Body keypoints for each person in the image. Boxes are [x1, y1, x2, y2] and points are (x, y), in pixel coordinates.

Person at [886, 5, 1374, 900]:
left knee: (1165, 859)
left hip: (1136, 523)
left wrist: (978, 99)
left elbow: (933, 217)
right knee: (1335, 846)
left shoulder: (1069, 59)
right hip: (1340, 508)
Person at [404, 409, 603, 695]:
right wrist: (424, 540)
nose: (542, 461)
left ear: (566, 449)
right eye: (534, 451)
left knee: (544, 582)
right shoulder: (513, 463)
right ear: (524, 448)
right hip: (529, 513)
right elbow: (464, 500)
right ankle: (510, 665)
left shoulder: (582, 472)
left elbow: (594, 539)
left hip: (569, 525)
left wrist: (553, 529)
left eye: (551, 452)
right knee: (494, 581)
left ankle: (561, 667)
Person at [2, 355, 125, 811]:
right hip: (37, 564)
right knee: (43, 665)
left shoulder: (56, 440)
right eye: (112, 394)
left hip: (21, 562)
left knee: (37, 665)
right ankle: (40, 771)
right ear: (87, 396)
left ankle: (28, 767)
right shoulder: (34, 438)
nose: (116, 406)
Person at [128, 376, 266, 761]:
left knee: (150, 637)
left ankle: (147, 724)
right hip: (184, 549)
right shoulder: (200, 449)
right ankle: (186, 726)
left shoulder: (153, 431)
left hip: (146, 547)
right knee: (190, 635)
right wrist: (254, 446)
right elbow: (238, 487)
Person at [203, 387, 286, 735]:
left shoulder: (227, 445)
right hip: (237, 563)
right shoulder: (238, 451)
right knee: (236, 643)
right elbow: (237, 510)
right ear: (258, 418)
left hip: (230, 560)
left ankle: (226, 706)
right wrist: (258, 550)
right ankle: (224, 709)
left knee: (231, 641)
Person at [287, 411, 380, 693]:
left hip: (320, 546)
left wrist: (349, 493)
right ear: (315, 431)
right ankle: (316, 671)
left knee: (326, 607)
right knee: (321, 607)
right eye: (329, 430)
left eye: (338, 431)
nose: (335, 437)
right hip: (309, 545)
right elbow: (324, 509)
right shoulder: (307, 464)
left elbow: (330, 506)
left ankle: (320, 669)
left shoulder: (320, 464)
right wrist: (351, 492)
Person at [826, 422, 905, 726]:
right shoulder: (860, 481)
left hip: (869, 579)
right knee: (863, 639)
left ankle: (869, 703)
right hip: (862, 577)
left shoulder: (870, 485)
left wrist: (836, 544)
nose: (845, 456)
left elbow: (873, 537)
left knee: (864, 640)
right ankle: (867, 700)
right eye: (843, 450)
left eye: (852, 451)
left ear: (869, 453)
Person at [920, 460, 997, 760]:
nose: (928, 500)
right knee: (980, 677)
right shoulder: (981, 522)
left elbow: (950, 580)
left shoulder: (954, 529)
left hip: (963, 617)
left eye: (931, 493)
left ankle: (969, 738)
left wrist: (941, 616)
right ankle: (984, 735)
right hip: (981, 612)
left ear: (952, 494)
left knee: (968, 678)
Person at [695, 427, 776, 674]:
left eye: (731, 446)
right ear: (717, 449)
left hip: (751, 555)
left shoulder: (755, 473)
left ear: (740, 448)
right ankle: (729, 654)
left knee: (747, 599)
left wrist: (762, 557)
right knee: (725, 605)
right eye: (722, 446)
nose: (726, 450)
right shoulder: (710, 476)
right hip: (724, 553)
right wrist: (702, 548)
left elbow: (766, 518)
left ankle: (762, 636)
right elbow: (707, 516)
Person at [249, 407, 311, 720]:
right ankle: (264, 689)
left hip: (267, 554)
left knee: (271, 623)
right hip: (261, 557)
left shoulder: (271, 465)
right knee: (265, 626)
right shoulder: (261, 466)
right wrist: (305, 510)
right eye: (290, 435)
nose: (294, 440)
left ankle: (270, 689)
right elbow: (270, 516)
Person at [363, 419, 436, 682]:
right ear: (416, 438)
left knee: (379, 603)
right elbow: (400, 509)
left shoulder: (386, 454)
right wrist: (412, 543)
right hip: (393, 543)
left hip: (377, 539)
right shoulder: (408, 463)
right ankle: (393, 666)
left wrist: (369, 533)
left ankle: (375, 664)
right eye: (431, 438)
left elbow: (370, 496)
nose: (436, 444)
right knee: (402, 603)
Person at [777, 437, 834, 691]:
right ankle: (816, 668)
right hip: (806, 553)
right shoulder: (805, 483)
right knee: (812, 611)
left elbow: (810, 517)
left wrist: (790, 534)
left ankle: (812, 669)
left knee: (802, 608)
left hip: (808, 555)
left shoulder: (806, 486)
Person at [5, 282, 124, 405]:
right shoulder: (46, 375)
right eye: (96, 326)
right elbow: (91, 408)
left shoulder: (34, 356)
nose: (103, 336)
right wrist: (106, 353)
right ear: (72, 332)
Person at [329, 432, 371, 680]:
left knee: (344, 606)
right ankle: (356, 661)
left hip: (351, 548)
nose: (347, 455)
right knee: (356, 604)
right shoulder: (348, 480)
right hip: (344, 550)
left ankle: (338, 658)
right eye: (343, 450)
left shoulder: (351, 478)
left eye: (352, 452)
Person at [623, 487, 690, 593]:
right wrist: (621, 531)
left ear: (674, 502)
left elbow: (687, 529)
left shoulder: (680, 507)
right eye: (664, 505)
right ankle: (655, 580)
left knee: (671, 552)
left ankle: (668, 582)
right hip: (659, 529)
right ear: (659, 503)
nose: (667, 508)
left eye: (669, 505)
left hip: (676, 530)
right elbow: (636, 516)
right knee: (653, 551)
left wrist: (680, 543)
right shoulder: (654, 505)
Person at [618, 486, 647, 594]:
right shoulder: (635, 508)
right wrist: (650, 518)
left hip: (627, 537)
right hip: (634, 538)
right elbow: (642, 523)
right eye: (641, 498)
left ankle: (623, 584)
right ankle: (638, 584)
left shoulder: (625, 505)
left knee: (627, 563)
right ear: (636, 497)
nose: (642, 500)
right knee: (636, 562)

▸ **Task requirements**:
Return only the lines between the one holding "left ankle: (812, 669)" and the one holding "right eye: (641, 498)", inclusive, exactly as they appear above.

▸ **Solution for this problem**:
left ankle: (812, 669)
left knee: (802, 608)
left hip: (808, 555)
left shoulder: (806, 486)
Person at [5, 282, 124, 405]:
right shoulder: (46, 375)
right eye: (96, 326)
right elbow: (91, 408)
left shoulder: (34, 356)
nose: (103, 336)
right wrist: (106, 353)
right ear: (72, 332)
Person at [329, 432, 371, 680]:
left knee: (344, 606)
right ankle: (356, 661)
left hip: (351, 548)
nose: (347, 455)
right knee: (356, 604)
right shoulder: (348, 480)
right hip: (344, 550)
left ankle: (338, 658)
right eye: (343, 450)
left shoulder: (351, 478)
left eye: (352, 452)
Person at [623, 487, 690, 593]:
right wrist: (621, 531)
left ear: (674, 502)
left elbow: (687, 529)
left shoulder: (680, 507)
right eye: (664, 505)
right ankle: (655, 580)
left knee: (671, 552)
left ankle: (668, 582)
right hip: (659, 529)
right ear: (659, 503)
nose: (667, 508)
left eye: (669, 505)
left hip: (676, 530)
right elbow: (636, 516)
right knee: (653, 551)
left wrist: (680, 543)
right shoulder: (654, 505)
Person at [618, 486, 647, 594]:
right shoulder: (635, 508)
right wrist: (650, 518)
left hip: (627, 537)
right hip: (634, 538)
right elbow: (642, 523)
right eye: (641, 498)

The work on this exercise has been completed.